Mengapa Sang Penerjemah Tak Berubah? Sapaan yang Monoton

Mengapa Sang Penerjemah Tak Berubah? Sapaan yang Monoton

Pertanyaan itu terus menghantui pikiran saya: mengapa sang penerjemah tidak berubah? Mengapa sapaannya tetap monoton? Setiap kali kita bertemu, ia selalu menggunakan kalimat yang sama. "Hari ini cuaca cerah, ya?" ucapnya sambil memasuki ruangan. Sepertinya ia telah terjebak dalam kebiasaan yang tidak berubah seiring waktu.

Awalnya, saya selalu berusaha merespon dengan memberikan jawaban.
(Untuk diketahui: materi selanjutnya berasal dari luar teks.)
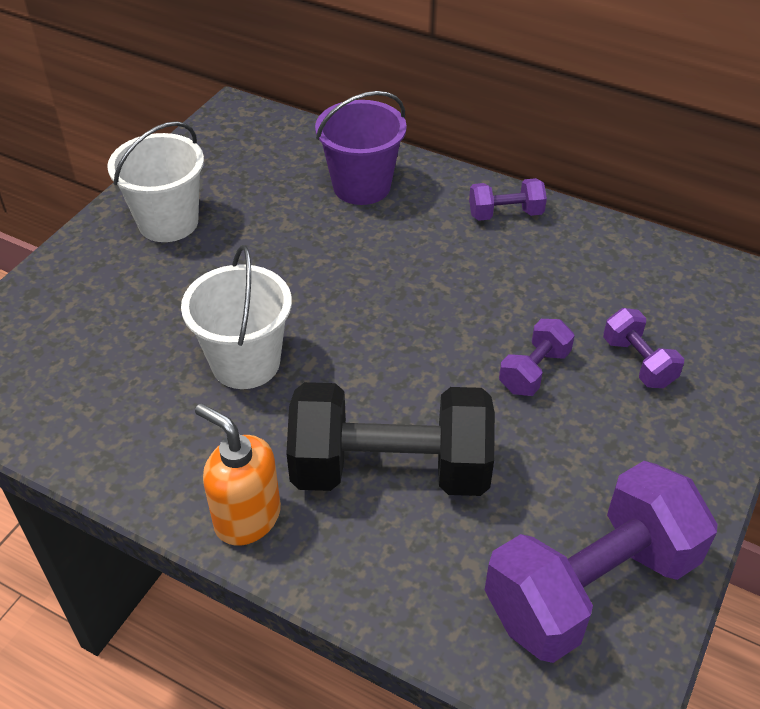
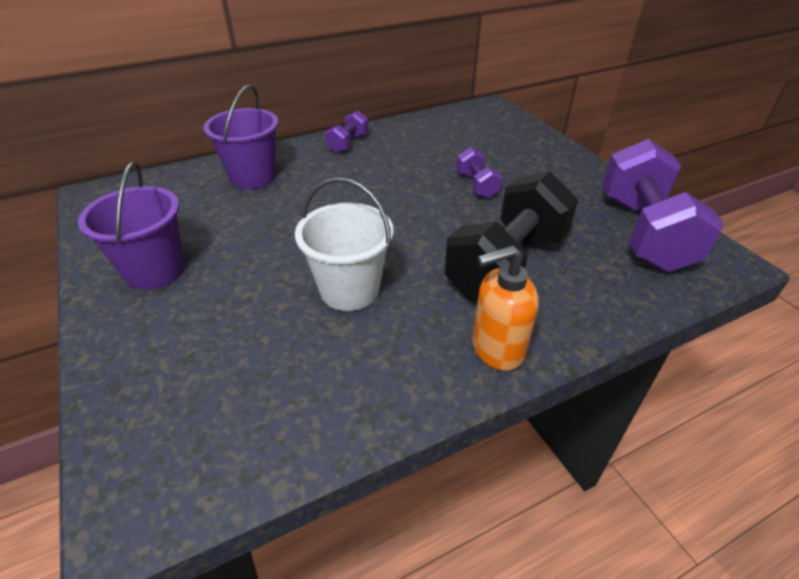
camera: 55 degrees left, 5 degrees down
(168, 222) = (155, 270): white bucket -> purple bucket
(638, 362) = (502, 155): purple dumbbell -> none

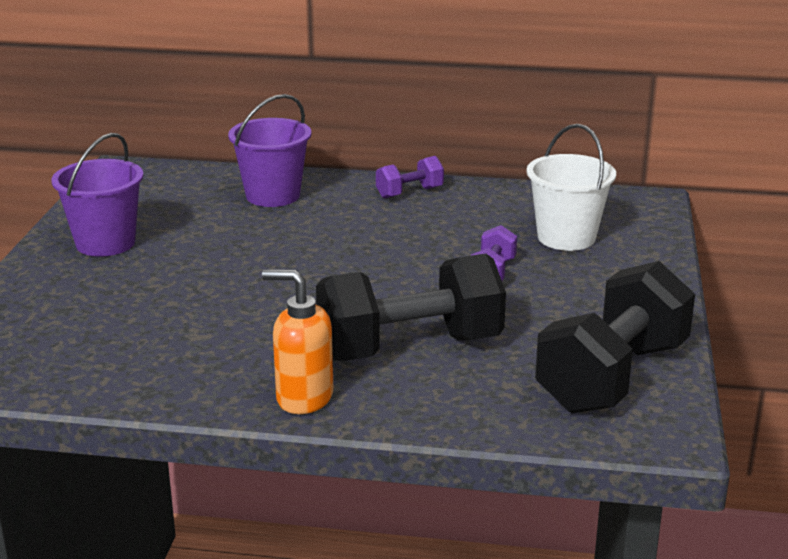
camera: 35 degrees right, 15 degrees down
(349, 290) = (239, 312): white bucket -> white bucket (566, 237)
(643, 233) = (612, 377): purple dumbbell -> black dumbbell

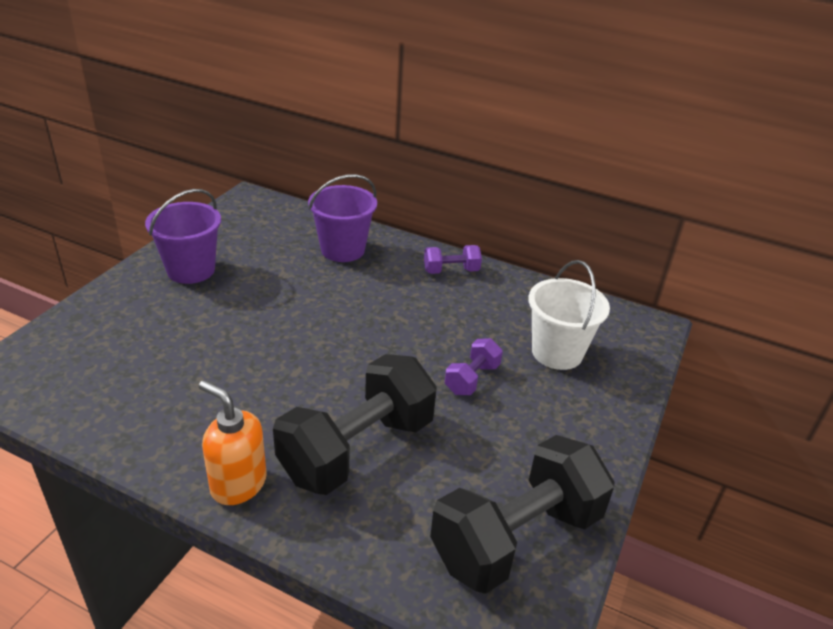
camera: 15 degrees right, 10 degrees up
(410, 348) = (357, 449): black dumbbell -> black dumbbell turned 45 degrees counterclockwise

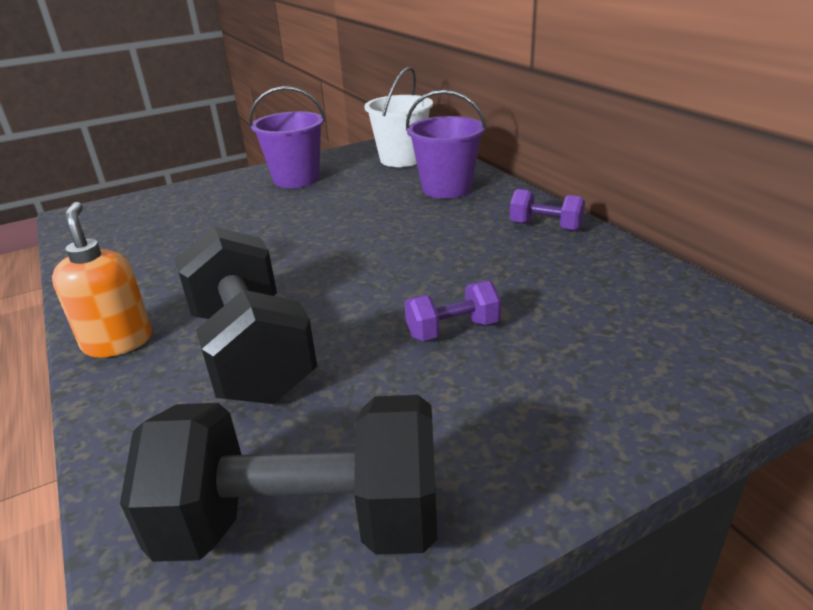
camera: 40 degrees right, 5 degrees down
(357, 449) = (251, 352): black dumbbell -> black dumbbell turned 75 degrees clockwise
(557, 352) = (600, 336): white bucket -> white bucket (401, 159)

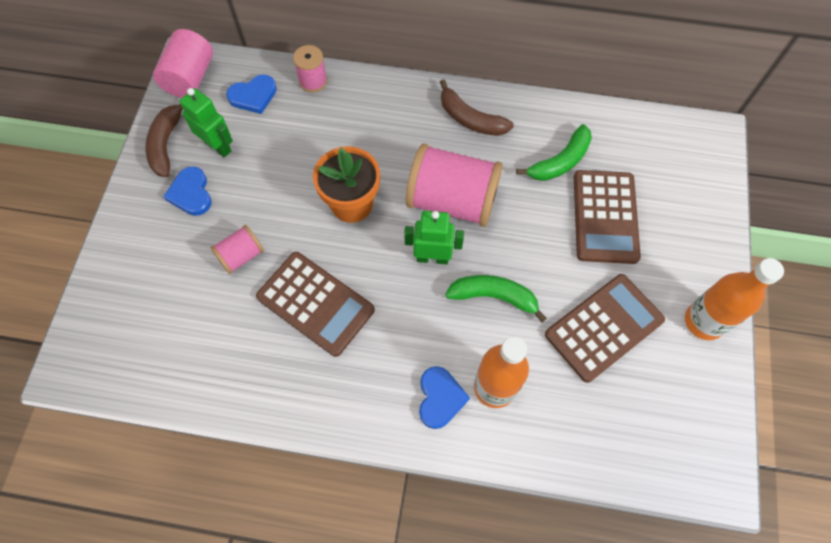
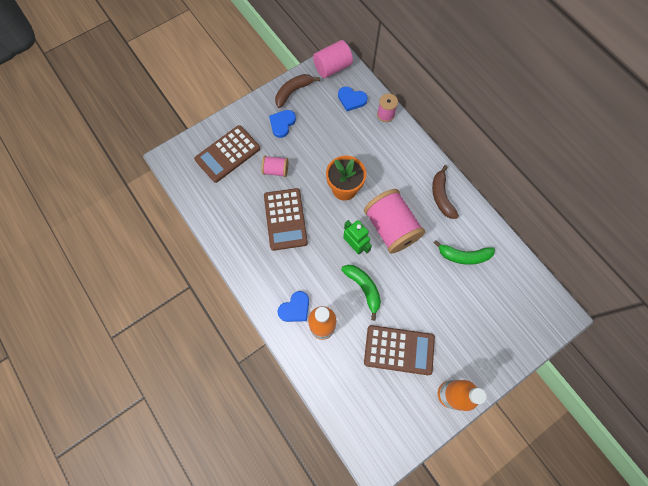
camera: 45 degrees right, 5 degrees up
(218, 146) = (313, 111): green robot -> none
(605, 217) = (456, 302): brown calculator -> brown calculator (228, 154)

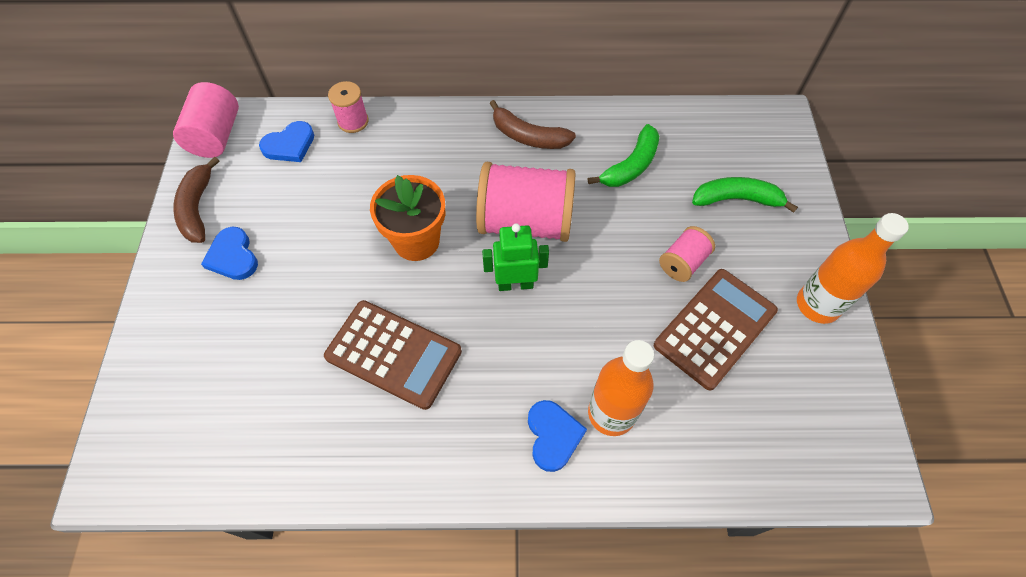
camera: 55 degrees left, 10 degrees down
(228, 154) = (201, 371): brown calculator -> none
(276, 170) = (300, 315): pink spool -> pink spool (682, 263)
(363, 288) = (590, 314): green banana -> green banana (736, 199)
Saya berpikir mungkin sang penerjemah ingin memulai percakapan atau sekadar menciptakan suasana yang akrab. Namun, seiring berjalannya waktu, saya menyadari bahwa mungkin ada lebih dari sekadar itu. Sapaannya terasa seperti kebiasaan yang tak tergoyahkan, tanpa tujuan yang jelas.

Mengapa Sang Penerjemah Tak Berubah? Sapaan yang Monoton

Terkadang, saya merasa kecewa dengan kurangnya variasi dalam sapaan sang penerjemah. Setiap hari, ia tetap menggunakan kalimat yang sama. Mengapa ia tidak mencoba menyampaikan sapaan yang lebih segar atau berbeda? Apakah tidak ada cara lain untuk menyapa, seperti "Selamat pagi, semoga harimu menyenangkan" atau ungkapan lain yang bisa memberikan nuansa yang berbeda? Seharusnya ia menyadari bahwa variasi dalam sapaan dapat menambah keceriaan dalam interaksi.

Setiap kali sang penerjemah datang, pandangannya langsung tertuju pada saya yang tengah sibuk membaca buku. Sebenarnya, itu sudah menjadi jawaban yang jelas. Saya pasti tidak sedang baru bangun tidur. Setiap kali ia tiba, pintu sudah terbuka, lantai sudah bersih, dan buku-buku sudah tersusun rapi di rak. Semua itu adalah hasil kerja saya sendiri. Tidak ada orang lain yang akan melakukannya. Namun, sang penerjemah tetap menggunakan sapaan yang tidak berubah.

Saya sering berharap agar suatu hari nanti ia bisa mengubah kalimat sapaannya. Saya berharap ia menyadari bahwa saya sudah menyelesaikan membaca satu buku ketika ia tiba. Saya ingin dia tahu bahwa sejak pagi saya sudah membersihkan lantai dan mengatur buku-buku di rak, meskipun saya belum sempat mandi. Namun, harapan itu selalu pupus. Hari ini dan besoknya, ia tetap menggunakan sapaan yang sama.

Terkadang, saya berpikir untuk mandi lebih pagi sebelum membersihkan ruangan perpustakaan dan toko buku. Namun, kemudian saya merenungkannya kembali. Jika saya melakukannya, mungkin sang penerjemah akan berkata, "Anda terlihat berbeda hari ini. Apa yang ada di pikiran Anda?" Itu akan lebih menyakitkan. Ah, biarlah ia menemukan jawabannya sendiri. Yang pasti, saya selalu bangun pagi—beberapa jam sebelum ia datang.

Mengapa sang penerjemah tidak berubah? Mengapa sapaannya tetap monoton? Mungkin itu adalah misteri yang tidak akan terpecahkan. Namun, meskipun demikian, saya belajar menerima pola komunikasinya yang khas. Walaupun terkadang terasa monoton, saya mencoba melihat di balik kalimatnya dan menghargai momen yang tercipta dalam percakapan kami.